_TASK OBJECTIVE_
Using the lines below, work out the count of those that hold "image". Give the number only.

_GIVEN MATERIAL_
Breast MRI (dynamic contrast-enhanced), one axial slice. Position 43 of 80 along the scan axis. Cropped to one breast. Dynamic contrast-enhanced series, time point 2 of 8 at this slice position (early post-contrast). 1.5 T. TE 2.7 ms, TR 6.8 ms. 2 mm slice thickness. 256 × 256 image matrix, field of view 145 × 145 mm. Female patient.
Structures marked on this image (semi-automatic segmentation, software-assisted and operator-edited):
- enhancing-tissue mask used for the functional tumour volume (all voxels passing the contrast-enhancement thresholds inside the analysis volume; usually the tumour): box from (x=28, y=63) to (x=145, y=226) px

_YOUR SOLUTION_
2